Im Sperrfeuer der Pointen

"Da sagt der Grünwald Stop": Zweieinhalb Stunden gibt der Kabarettist Antworten auf Fragen, die niemand gestellt hat. Foto: Maria Müssig
"Da sagt der Grünwald Stop": Zweieinhalb Stunden gibt der Kabarettist Antworten auf Fragen, die niemand gestellt hat. Foto: Maria Müssig
CHRISTA KANAND 06.08.2012
Bajuwarischer Grantler und toller Pantomime: Bei Günter Grünwald kamen die 400 Fans im Vöhringer Kulturzentrum mit dem Lachen kaum nach.

Welches Bühnenbild? Der Prenzlauer Berg? Dann lieber der Münchner Flughafen, natürlich 1:1 nachgebaut - mit Tower, wenn Grünwald ("Günter ohne h") sieben Stunden über der Bühne kreist und deswegen den Fluglotsen als "Arschloch" abkanzelt. Klar, der bajuwarische Kabarettist auf der nackten Bühne vorm schwarzen Vorhang nimmt bei deftig-derben Schimpfwörterkaskaden kein Blatt vor den Mund. Im Zuge der Phantastereien des Dampfplauderers bekommt Vöhringen auch eine U-Bahn-Station.
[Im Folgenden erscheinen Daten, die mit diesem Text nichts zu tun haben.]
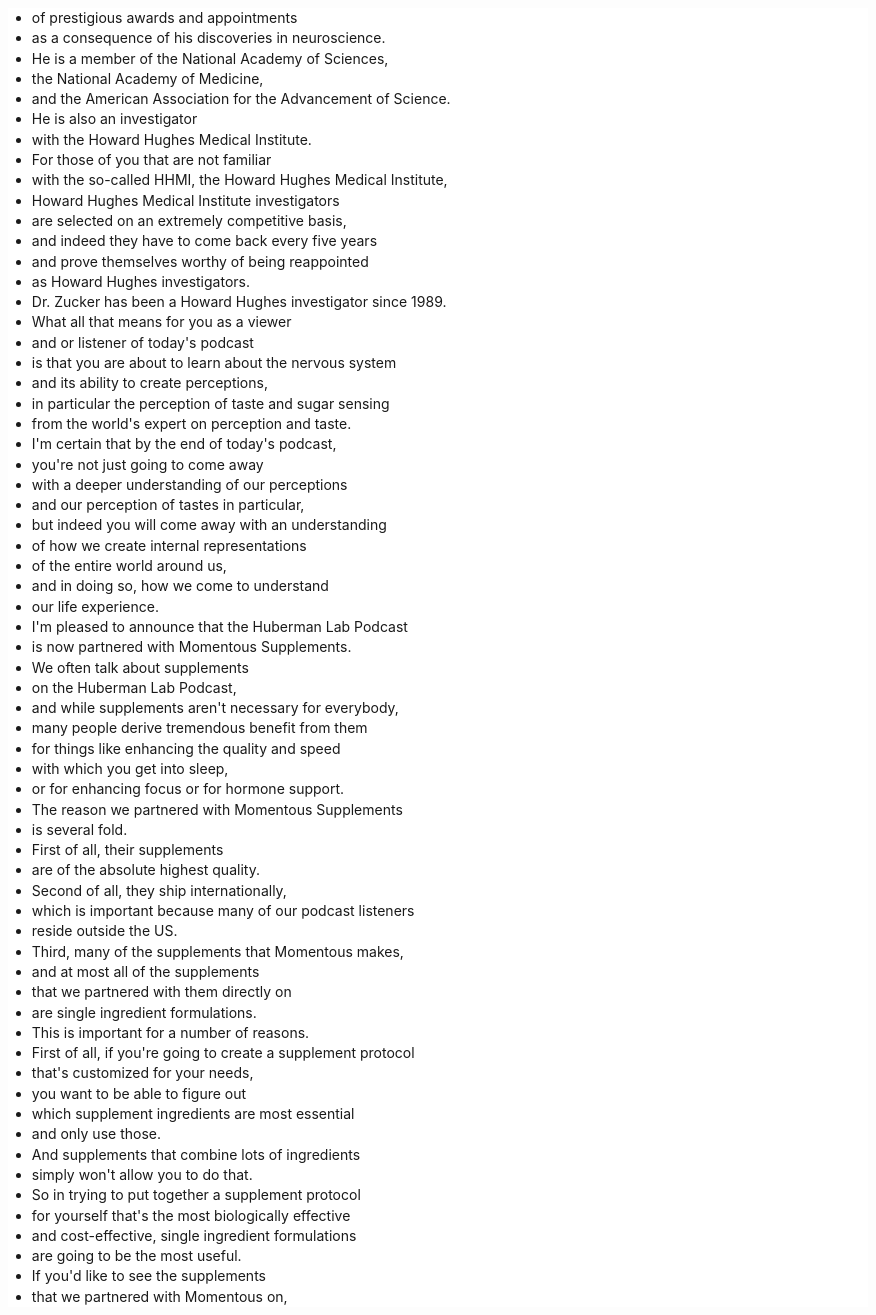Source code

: *  of prestigious awards and appointments
*  as a consequence of his discoveries in neuroscience.
*  He is a member of the National Academy of Sciences,
*  the National Academy of Medicine,
*  and the American Association for the Advancement of Science.
*  He is also an investigator
*  with the Howard Hughes Medical Institute.
*  For those of you that are not familiar
*  with the so-called HHMI, the Howard Hughes Medical Institute,
*  Howard Hughes Medical Institute investigators
*  are selected on an extremely competitive basis,
*  and indeed they have to come back every five years
*  and prove themselves worthy of being reappointed
*  as Howard Hughes investigators.
*  Dr. Zucker has been a Howard Hughes investigator since 1989.
*  What all that means for you as a viewer
*  and or listener of today's podcast
*  is that you are about to learn about the nervous system
*  and its ability to create perceptions,
*  in particular the perception of taste and sugar sensing
*  from the world's expert on perception and taste.
*  I'm certain that by the end of today's podcast,
*  you're not just going to come away
*  with a deeper understanding of our perceptions
*  and our perception of tastes in particular,
*  but indeed you will come away with an understanding
*  of how we create internal representations
*  of the entire world around us,
*  and in doing so, how we come to understand
*  our life experience.
*  I'm pleased to announce that the Huberman Lab Podcast
*  is now partnered with Momentous Supplements.
*  We often talk about supplements
*  on the Huberman Lab Podcast,
*  and while supplements aren't necessary for everybody,
*  many people derive tremendous benefit from them
*  for things like enhancing the quality and speed
*  with which you get into sleep,
*  or for enhancing focus or for hormone support.
*  The reason we partnered with Momentous Supplements
*  is several fold.
*  First of all, their supplements
*  are of the absolute highest quality.
*  Second of all, they ship internationally,
*  which is important because many of our podcast listeners
*  reside outside the US.
*  Third, many of the supplements that Momentous makes,
*  and at most all of the supplements
*  that we partnered with them directly on
*  are single ingredient formulations.
*  This is important for a number of reasons.
*  First of all, if you're going to create a supplement protocol
*  that's customized for your needs,
*  you want to be able to figure out
*  which supplement ingredients are most essential
*  and only use those.
*  And supplements that combine lots of ingredients
*  simply won't allow you to do that.
*  So in trying to put together a supplement protocol
*  for yourself that's the most biologically effective
*  and cost-effective, single ingredient formulations
*  are going to be the most useful.
*  If you'd like to see the supplements
*  that we partnered with Momentous on,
Da fließen im fast vollen Eychmüller-Haus schon die ersten, aber nicht die letzten Lachtränen.

Im Comedy-Geschäft sind Inhalte sowieso zweitrangig. Entscheidend ist nicht das Was, sondern das Wie. Und darauf versteht sich der Mittfuffziger mit dem erdigen Namen seit bald 20 Jahren. Bei seinem neuen Programm (aber in alter Rechtschreibung: "Da sagt der Grünwald Stop") kam die rund 400-köpfige Fangemeinde mit dem Lachen kaum nach.

Stopp sagte der sympathische Ingolstädter bei einem ärztlichen Magenspiegelungs-Inferno. Weil die Minisonde kaputt war, wurde "im Umfang eines C-Rohrs der Feuerwehr" die Arzthelferin mit Polaroid-Kamera eingeführt.
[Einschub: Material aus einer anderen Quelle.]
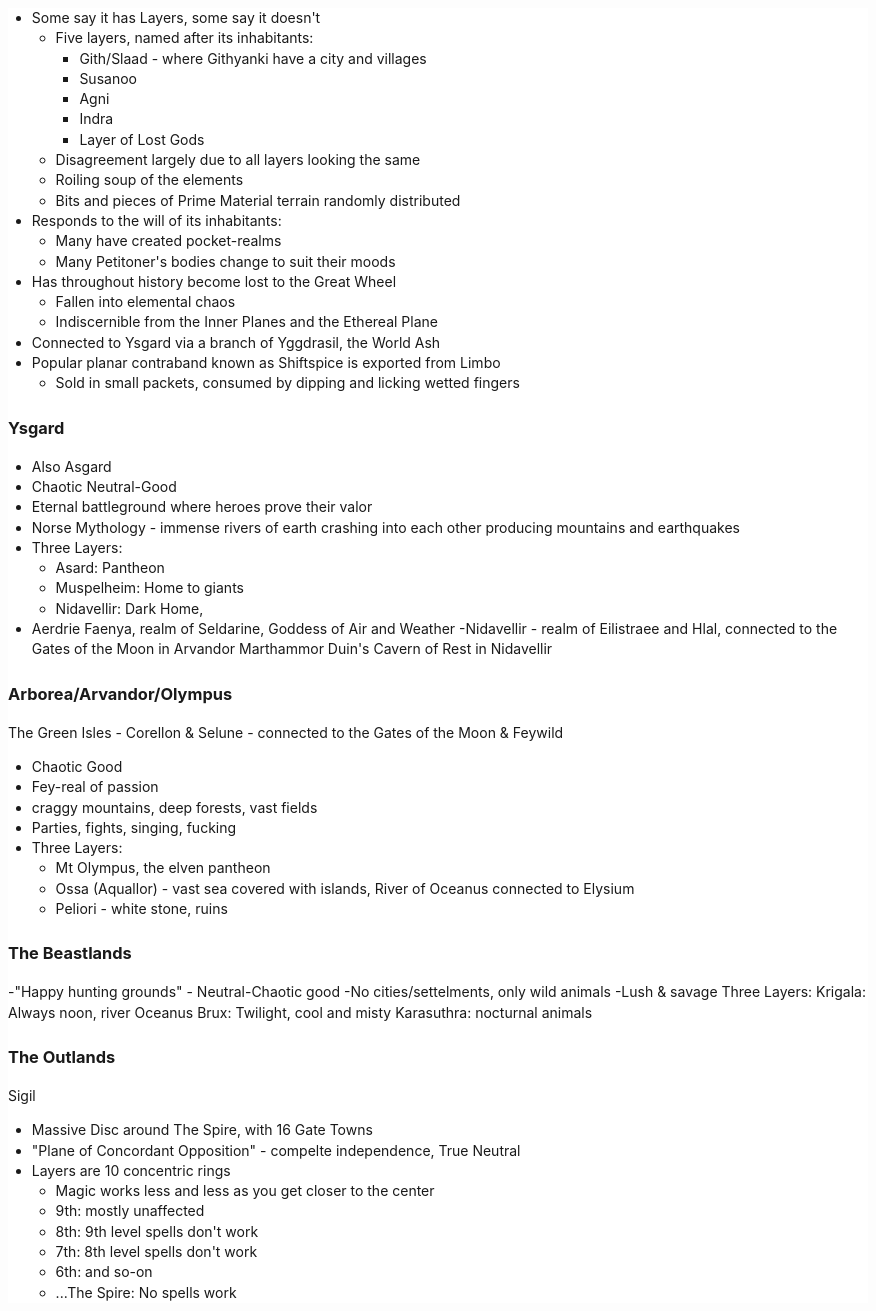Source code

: - Some say it has Layers, some say it doesn't
	- Five layers, named after its inhabitants:
		- Gith/Slaad - where Githyanki have a city and villages
		- Susanoo
		- Agni
		- Indra
		- Layer of Lost Gods
	- Disagreement largely due to all layers looking the same
	- Roiling soup of the elements
	- Bits and pieces of Prime Material terrain randomly distributed
- Responds to the will of its inhabitants:
	- Many have created pocket-realms
	- Many Petitoner's bodies change to suit their moods
- Has throughout history become lost to the Great Wheel
	- Fallen into elemental chaos
	- Indiscernible from the Inner Planes and the Ethereal Plane
- Connected to Ysgard via a branch of Yggdrasil, the World Ash
- Popular planar contraband known as Shiftspice is exported from Limbo
	- Sold in small packets, consumed by dipping and licking wetted fingers
### Ysgard
- Also Asgard
- Chaotic Neutral-Good
- Eternal battleground where heroes prove their valor
- Norse Mythology - immense rivers of earth crashing into each other producing mountains and earthquakes
- Three Layers:
	- Asard: Pantheon
	- Muspelheim: Home to giants
	- Nidavellir: Dark Home, 
- Aerdrie Faenya, realm of Seldarine, Goddess of Air and Weather
-Nidavellir - realm of Eilistraee and Hlal, connected to the Gates of the Moon in Arvandor
Marthammor Duin's Cavern of Rest in Nidavellir
### Arborea/Arvandor/Olympus
The Green Isles - Corellon & Selune - connected to the Gates of the Moon & Feywild
- Chaotic Good
- Fey-real of passion
- craggy mountains, deep forests, vast fields
- Parties, fights, singing, fucking
- Three Layers:
	- Mt Olympus, the elven pantheon
	- Ossa (Aquallor) - vast sea covered with islands, River of Oceanus connected to Elysium
	- Peliori - white stone, ruins
### The Beastlands
-"Happy hunting grounds" - Neutral-Chaotic good
-No cities/settelments, only wild animals
-Lush & savage
Three Layers:
	Krigala: Always noon, river Oceanus
	Brux: Twilight, cool and misty
	Karasuthra: nocturnal animals
### The Outlands
Sigil
- Massive Disc around The Spire, with 16 Gate Towns
- "Plane of Concordant Opposition" - compelte independence, True Neutral
- Layers are 10 concentric rings
	- Magic works less and less as you get closer to the center
	- 9th: mostly unaffected
	- 8th: 9th level spells don't work
	- 7th: 8th level spells don't work
	- 6th: and so-on
	- ...The Spire: No spells work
Unberechenbar und immer für eine Überraschung gut, wechselte der vielfach preisgekrönte Kabarett-Star, zu dessen Bekanntheits- und Beliebtheitsgrad diverse Radio- und Fernsehsendungen beitragen, Themen und Typen. Zweieinhalb Stunden gab er Antworten auf Fragen, die niemand gestellt hat. Geschickt verknüpfte der Grantler im Ingolstädter Heimatdialekt Nummern, bei denen er in diverse Charaktere schlüpft, 1-a-Parodien und Stand-Ups. Wobei er mit dem Lächeln geizt, nicht aber mit Pointen.

Nach- und Hinterdreindenken? Keine Zeit. Bibelgeschichten, Weltuntergang, neue Männerrolle, Burn-out, Promis (Pippas Po bei der englischen Thronfolger-Hochzeit), Tier-Kult (von Knut bis zu Beini, dem einbeinigen Tausendfüßler), Fernseh-Müll und "Doku-Kacke" wurden im Sperrfeuer auf das Zwerchfell abgearbeitet.

Irrwitzig die Horrorszenarien des Alltags, die jeder schon ähnlich erlebt hat. Überall Deppen - "I bin oan Deppen-Magnet". Ob hinter einem unentschlossenen Deppen bei McDonalds oder im Supermarkt, wo ein "zahnloser, nach Alkohol stinkender Hornochse mit seinen Dreckpratzen" alle Pfirisiche untersucht.

Filmreif sind auch die Erlebnisse bei Bundesbahn-Fahrten. Alle zehn Sekunden wippt ein dicker Ami-Depp "seinen Haxen mit Pilzbefall und meterdicker Hornhaut" auf Grünwalds Gesichtshöhe, Montagearbeiter mit doppeltem Zwiebel-Döner stinken "als wenn ein Nilpferd direkt in den Schoß reihert". Mal nerven zwei Madl zwischen Wein- und Schreikrampf mit der Aschenbecherklappe, während die Mutter mit dem Handy zugange ist, mal frönt ein Ehepaar seinem Freßzwang. Wer immer dabei ist? Ein sächselnder Schaffner.

Eine Pressestimme möchte Grünwald, der Riesenapplaus mit zwei Zugaben belohnte, auf keinen Fall vorenthalten: "Wer dieses Programm nicht gesehen hat, der kennt es nicht." Stimmt. Und der hätte nicht gesehen, wie der Pantomime mit aufgeblähten Backen das schielende Opossum Heidi imitierte oder als Onkel Erwin das Glasauge herausnimmt und seine fünfjährigen Neffen erschrickt - umwerfend, eine Mordsgaudi.